Parked along one bank of the river right near some of the many open-air cafes we spotted a long beer wagon loaded with barrels.  Harnessed to the wagon was a pair of huge horses (perhaps Clydesdales, though I don’t know horse breeds).  There just wasn’t enough time to take it all in! 

As we climbed back into the boat, we overheard a man comment, “Last year we did an excursion to Bruges.  After having been to Ghent, I think I have to say that I like Ghent better than Bruges!”  That made both of us feel better because we were thoroughly enchanted by the gorgeous beauty of the city! 

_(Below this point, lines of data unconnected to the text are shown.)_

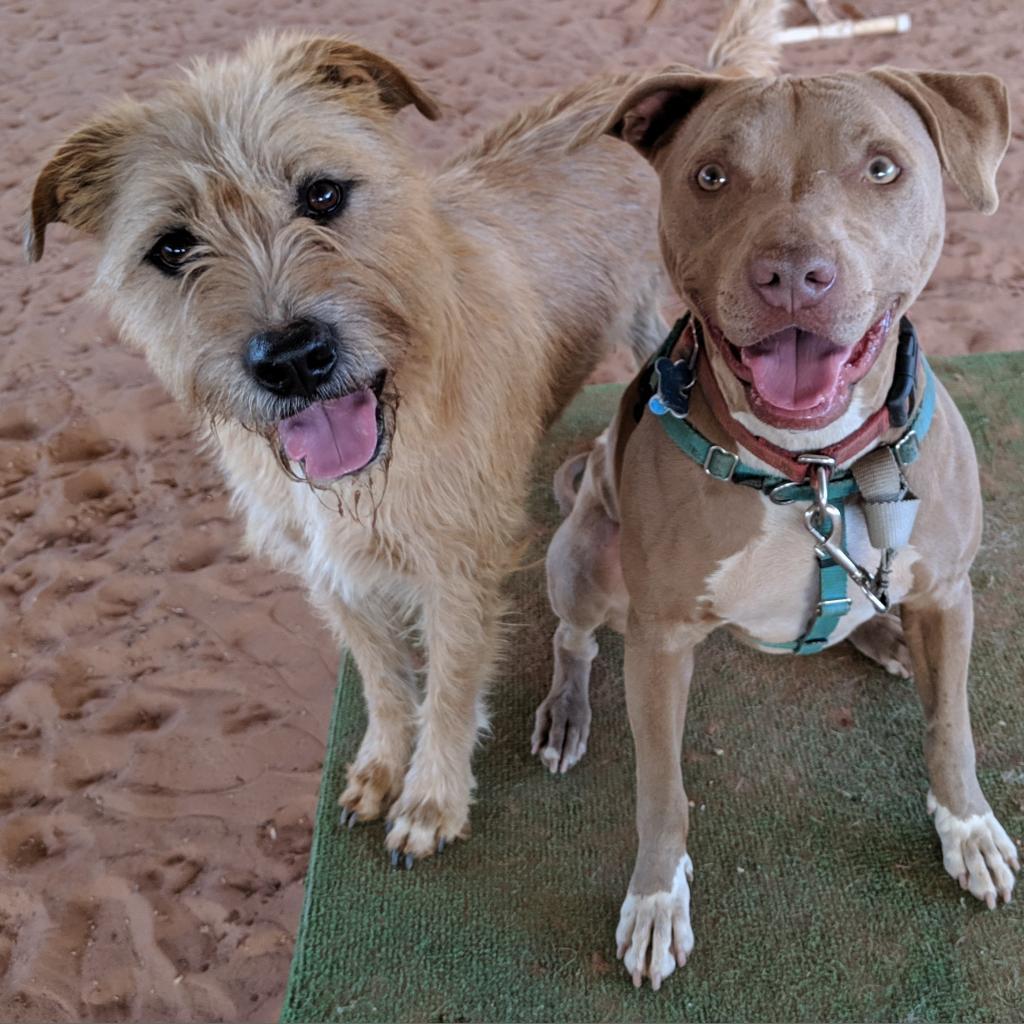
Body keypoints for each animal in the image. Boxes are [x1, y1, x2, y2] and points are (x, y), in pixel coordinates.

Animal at [540, 0, 1019, 991]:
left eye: (883, 168)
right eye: (711, 175)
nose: (793, 272)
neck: (814, 472)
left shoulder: (951, 593)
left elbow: (951, 729)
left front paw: (968, 828)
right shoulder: (661, 644)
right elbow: (662, 792)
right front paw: (655, 898)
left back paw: (878, 632)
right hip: (587, 557)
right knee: (575, 639)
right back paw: (566, 710)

As we headed back to Zeebrugge, the guide commented that the weather can make or break the excursion.  He said that if it’s raining, they put up a plastic roof and plastic windows, but the plastic doesn’t do a very good job of keeping the rain out.  This was my fourth “water” excursion, and the other three days were very overcast, and in a couple of cases, rainy.  What a relief that this was the day that the weather cooperated!  We couldn’t imagine trying to visit such a magnificent city in the rain! 

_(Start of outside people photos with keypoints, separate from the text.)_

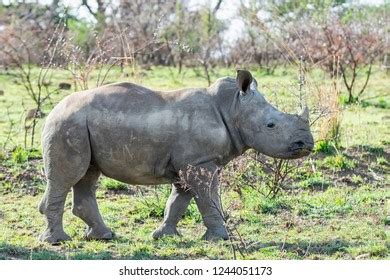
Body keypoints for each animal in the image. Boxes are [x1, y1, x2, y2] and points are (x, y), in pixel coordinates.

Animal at [38, 69, 314, 243]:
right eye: (271, 125)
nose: (307, 144)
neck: (233, 106)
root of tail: (54, 110)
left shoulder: (195, 162)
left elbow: (179, 201)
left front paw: (163, 236)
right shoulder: (199, 162)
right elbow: (207, 199)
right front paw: (220, 238)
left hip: (79, 126)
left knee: (87, 176)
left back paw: (103, 236)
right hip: (68, 125)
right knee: (66, 179)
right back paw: (57, 241)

The only thing that “dimmed” the day was the realization that we had a long night ahead of us:  we had seven suitcases to seal up for shipment home via DHL and two to take with us to the airport (along with our carry-ons).  Not only did we have a long night, but we knew it would be a long day on Saturday, up early for breakfast and then back to the room to get a few more things done before leaving the ship one last time and heading to the airport in Amsterdam.   When we got up at 6:15 that morning, we knew we would be going to bed at our “home” time zone.  6:15 AM in Amsterdam is 11:15 PM in Chicago.   The last several days on the ship were a whirlwind of packing, exchanging addresses and email addresses, saying good-byes, and trying to make sure we brought home all of our belongings. 

As we arrived back in New Lenox, Chuck commented that we had managed to get through all ten weeks without incident.  That is always a relief, but this year it was particularly significant:  I had left home in mid-March having been released from physical therapy the day before, having severely broken my sacrum in January.  So the fact that we got home without incident is a tremendous relief!  I have said several times that it was a great way to continue my recovery!  I didn’t have to cook (not that I cook that much anyway), nor did I have to serve my food, do the dishes, do laundry, clean house, go grocery shopping, or fight the ice and snow that had plagued us during the long winter of 2013-2014.  I didn’t see as much as I would have liked, but I did see a lot, and I had the opportunity to relax and continue to recover. (I still have some months of recovery to get through, but I have greatly improved!!!)  Others waited on me, and I am so grateful for all the assistance I received from the wonderful staff of the Prinsendam, not to mention our tablemate Alice and especially Chuck!